I was no where near my supplier so we just finished the sanding.
We had to go over all the joints with a hang sanding block to remove the scratches.
They came out easy.
Trying to figure out why it's doing this and what do I need to do so it want do it again?

Thanks,



PSE EVO 60 Lbs.
Blacked out


----------



## moore (Dec 2, 2010)

220 ?


----------



## MrWillys (Mar 10, 2014)

Porter Cable is no longer made in the USA. Go on Ebay and see if you find a new, or almost new old one made in the US.


----------



## Deerhunter_28 (Oct 9, 2014)

MrWillys said:


> Porter Cable is no longer made in the USA. Go on Ebay and see if you find a new, or almost new old one made in the US.



Kinda hate buying another one since I just bought this one.
Any idea how to fix my current problem?

Thanks


PSE EVO 60 Lbs.
Blacked out


----------



## Square Foot (Jul 1, 2012)

100 grit is very aggressive. 180 is as course as I'll go.

Also, portacable drive shafts have a habit of coming too long in length. This will cause the disc holding the pad to lean too much from one side to the other when sliding across the drywall. Check by pulling back on the head and see how much it protrudes past the brushes.
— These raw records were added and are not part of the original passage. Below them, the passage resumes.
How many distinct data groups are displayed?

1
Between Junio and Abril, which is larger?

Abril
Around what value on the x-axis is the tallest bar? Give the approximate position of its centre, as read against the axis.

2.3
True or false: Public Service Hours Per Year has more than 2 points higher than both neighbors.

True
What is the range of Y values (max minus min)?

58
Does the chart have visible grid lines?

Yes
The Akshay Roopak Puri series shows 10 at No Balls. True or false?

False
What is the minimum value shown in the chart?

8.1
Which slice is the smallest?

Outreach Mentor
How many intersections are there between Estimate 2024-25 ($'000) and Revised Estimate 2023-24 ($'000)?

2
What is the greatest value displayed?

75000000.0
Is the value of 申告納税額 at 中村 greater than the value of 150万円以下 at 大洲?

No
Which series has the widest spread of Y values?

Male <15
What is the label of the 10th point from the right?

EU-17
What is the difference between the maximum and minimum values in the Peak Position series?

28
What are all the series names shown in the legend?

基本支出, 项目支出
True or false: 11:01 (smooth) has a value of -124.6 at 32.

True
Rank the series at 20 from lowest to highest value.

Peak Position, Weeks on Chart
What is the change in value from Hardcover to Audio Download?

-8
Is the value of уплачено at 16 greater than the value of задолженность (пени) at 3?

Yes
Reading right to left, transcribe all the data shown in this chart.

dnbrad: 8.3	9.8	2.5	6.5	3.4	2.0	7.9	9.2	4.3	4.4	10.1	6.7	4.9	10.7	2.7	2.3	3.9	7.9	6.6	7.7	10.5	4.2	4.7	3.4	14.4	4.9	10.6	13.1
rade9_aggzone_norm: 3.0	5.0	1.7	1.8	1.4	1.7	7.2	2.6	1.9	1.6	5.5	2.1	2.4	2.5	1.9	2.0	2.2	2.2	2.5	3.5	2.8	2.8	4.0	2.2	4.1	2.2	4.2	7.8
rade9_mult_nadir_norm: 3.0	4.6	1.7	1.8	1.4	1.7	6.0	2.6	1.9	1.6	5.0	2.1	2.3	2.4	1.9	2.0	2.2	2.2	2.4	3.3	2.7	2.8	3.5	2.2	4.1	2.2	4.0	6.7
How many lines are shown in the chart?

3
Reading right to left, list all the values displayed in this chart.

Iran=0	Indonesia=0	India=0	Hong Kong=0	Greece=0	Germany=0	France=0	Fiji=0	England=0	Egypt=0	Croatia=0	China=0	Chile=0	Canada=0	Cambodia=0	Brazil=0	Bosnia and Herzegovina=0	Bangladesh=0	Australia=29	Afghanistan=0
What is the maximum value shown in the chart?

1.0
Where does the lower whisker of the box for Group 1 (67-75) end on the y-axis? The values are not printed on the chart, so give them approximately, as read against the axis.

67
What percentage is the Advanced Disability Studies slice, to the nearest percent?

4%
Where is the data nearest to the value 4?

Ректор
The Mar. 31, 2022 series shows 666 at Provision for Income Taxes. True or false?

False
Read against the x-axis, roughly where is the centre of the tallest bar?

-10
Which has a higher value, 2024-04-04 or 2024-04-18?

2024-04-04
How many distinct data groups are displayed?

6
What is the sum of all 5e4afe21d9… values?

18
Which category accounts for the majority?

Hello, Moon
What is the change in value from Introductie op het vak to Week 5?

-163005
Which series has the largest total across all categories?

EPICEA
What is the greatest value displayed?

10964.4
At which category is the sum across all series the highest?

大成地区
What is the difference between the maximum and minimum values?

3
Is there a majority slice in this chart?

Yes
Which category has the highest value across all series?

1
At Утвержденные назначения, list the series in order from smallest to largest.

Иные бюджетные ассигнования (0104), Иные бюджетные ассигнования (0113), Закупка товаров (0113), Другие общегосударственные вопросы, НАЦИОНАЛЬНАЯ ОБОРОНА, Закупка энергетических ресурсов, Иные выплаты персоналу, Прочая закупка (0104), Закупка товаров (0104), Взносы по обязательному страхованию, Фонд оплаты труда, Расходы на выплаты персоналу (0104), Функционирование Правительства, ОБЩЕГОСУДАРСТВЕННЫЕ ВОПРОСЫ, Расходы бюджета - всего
I have had to cut of as much as a 1/4 inch off of some of my shafts.


----------



## cazna (Mar 28, 2010)

100 Grit????


----------



## Kiwiman (Jun 14, 2008)

Having a descent velcro backing pad that sits flat and doesn't flop on the board helps a lot.....as well as finer grit disc :yes:


----------



## silverstilts (Oct 15, 2008)

Deerhunter_28 said:


> I have used the Porter Cable for years using 100 grits pads.
> Worked great.
> Well with wear and tear I bought a new one.
> Sander was Porter Cable but the vacuum was Dewalt without the throw away bags.
> ...


 I agree with Moore . I only use 220 grit then a sponge when I do a walk around with a light. There is no need to go with such a heavy grit unless you are leaving some crude taping or sanding down some existing texture.


----------



## Deerhunter_28 (Oct 9, 2014)

FYI
I cut a piece of cardboard same size as the pad and used 185 grit disk.
Best sander I have ever used!!


PSE EVO 60 Lbs.
Blacked out


----------



## thefinisher (Sep 2, 2011)

Yep a piece of cardboard works great. That is the first thing I do when I get a new porter cable.


----------